La campagne de communication « Je veux Metz ! » a adopté un style résolument humoristique pour mieux casser les préjugés (Crédits image : Metz-Métropole Développement)

Avant l’inauguration du Centre Pompidou-Metz en 2010, la capitale de la Lorraine avait au mieux aucune image, au pire une image désastreuse, celle d’une ville de garnison, grise, froide et sidérurgique. Les iniques et odieuses restructurations militaires de 2008 n’avaient pas arrangé le portrait. Dans le maigre lot de compensations, l’agence Metz Métropole Développement, nouvellement créée, s’est vue octroyée une subvention de 800 000 euros du Fonds Européen de Développement Régional (FEDER) et de l’Etat français. La structure en a profité pour lancer une campagne inédite. A tel point que celle-ci est désormais étudiée dans les écoles de commerce.

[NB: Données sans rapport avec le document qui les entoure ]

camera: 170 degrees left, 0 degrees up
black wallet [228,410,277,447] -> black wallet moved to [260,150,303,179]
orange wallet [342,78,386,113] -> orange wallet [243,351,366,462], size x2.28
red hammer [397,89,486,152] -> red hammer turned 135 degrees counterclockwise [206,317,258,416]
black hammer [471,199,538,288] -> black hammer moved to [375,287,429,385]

La première phase a débuté en avril 2010 avec la mise en scène de Picasso, Warhol et Dali en gare de Metz, de Paris-Est, dans le métro, en Belgique et au Luxembourg. Tous ces artistes déclaraient « Je m’installe à Metz ! ». Le Prix de l’audace HEC est venu récompenser ce ton décalé, avant qu’une seconde couche ne soit remise dans les mêmes lieux en octobre 2010, afin de ne pas faire retomber la pression médiatique. C’est à ce moment-là qu’est apparu le bébé qui pleure, destiné à lancer le buzz. La campagne s’est ensuite recentrée sur sa véritable cible économique via des affiches et des diffusions remarquées dans la presse économique, sur les chaînes d’informations et sur les réseaux sociaux. Lors de salons professionnels, des panneaux numériques suivaient par ailleurs leurs cibles depuis le métro jusqu’à la gare, voire jusqu’au stand. Puis, à la manière d’une série TV, une saison 2 (« C’est décidé, ils s’installent à Metz ! » et une saison 3 (« Ne cherchez pas … ils sont tous partis à Metz ! ») ont été lancées avec en toile de fond le TGV et l’autoroute.

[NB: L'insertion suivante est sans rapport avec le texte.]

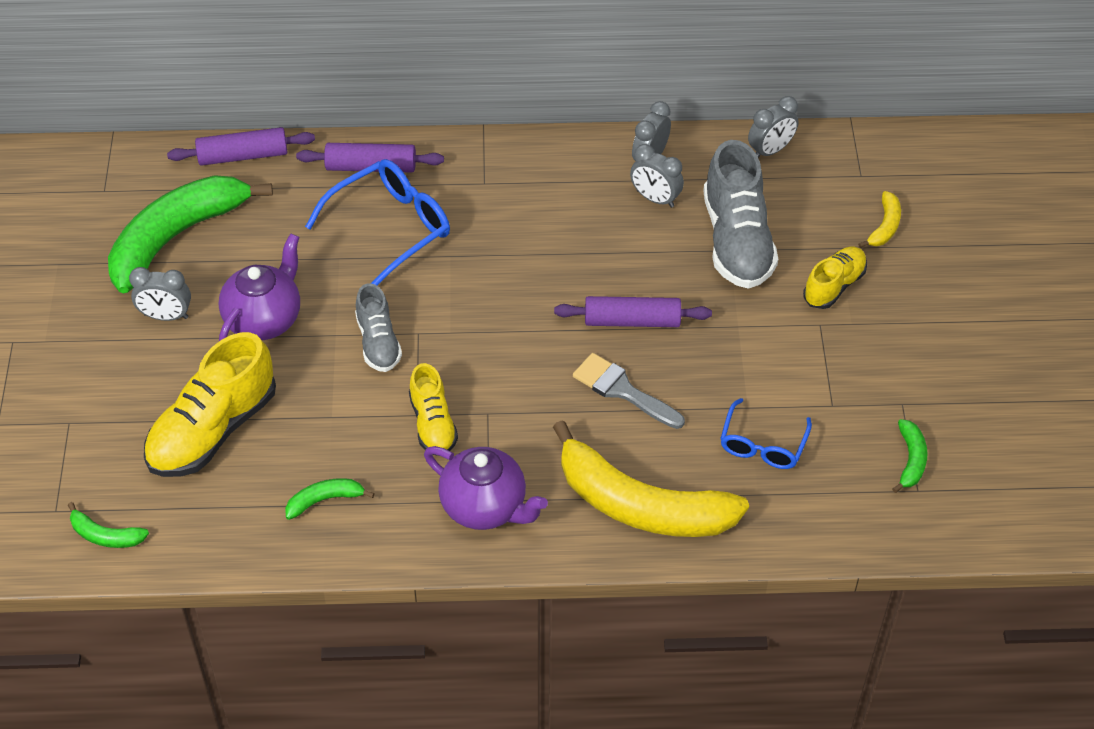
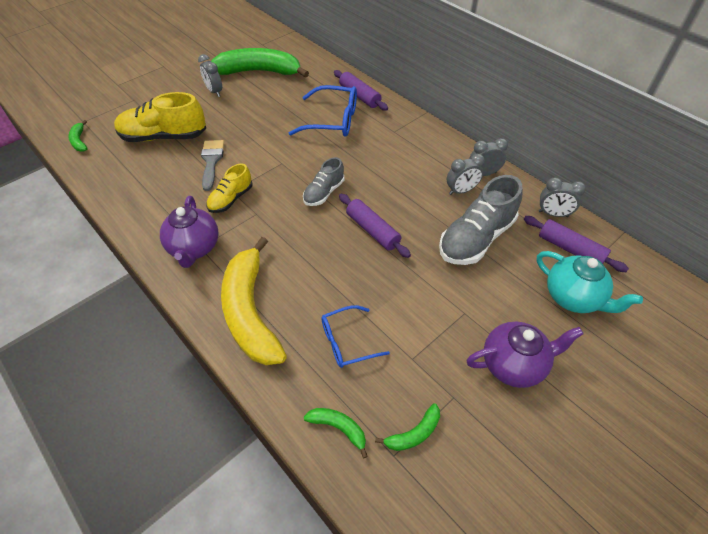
camera: 50 degrees right, 0 degrees up
purple rolling pin [167,127,315,166] -> purple rolling pin moved to [524,216,629,272]
purple teapot [219,234,300,341] -> purple teapot moved to [466,322,584,388]
green banana [285,478,375,520] -> green banana moved to [304,408,368,458]
grey shoe [355,283,402,372] -> grey shoe moved to [303,157,344,206]
grey brush [573,353,685,429] -> grey brush moved to [201,140,224,191]
grey clock [630,144,684,208] -> grey clock turned 105 degrees counterclockwise [447,154,485,195]
yellow shoe [803,247,867,309] -> none
yellow banana [858,191,901,248] -> turquoise teapot [537,251,643,313]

Aujourd’hui, Metz semble avoir remporté sa bataille de l’image. En travaillant de façon décalée sur le long terme et dans les mêmes lieux, la campagne a fini par atteindre sa cible durablement. Elle a été vue 76 millions de fois. Même s’il reste difficile d’en mesurer précisément l’impact, les études confirment que l’image de Metz s’est nettement améliorée.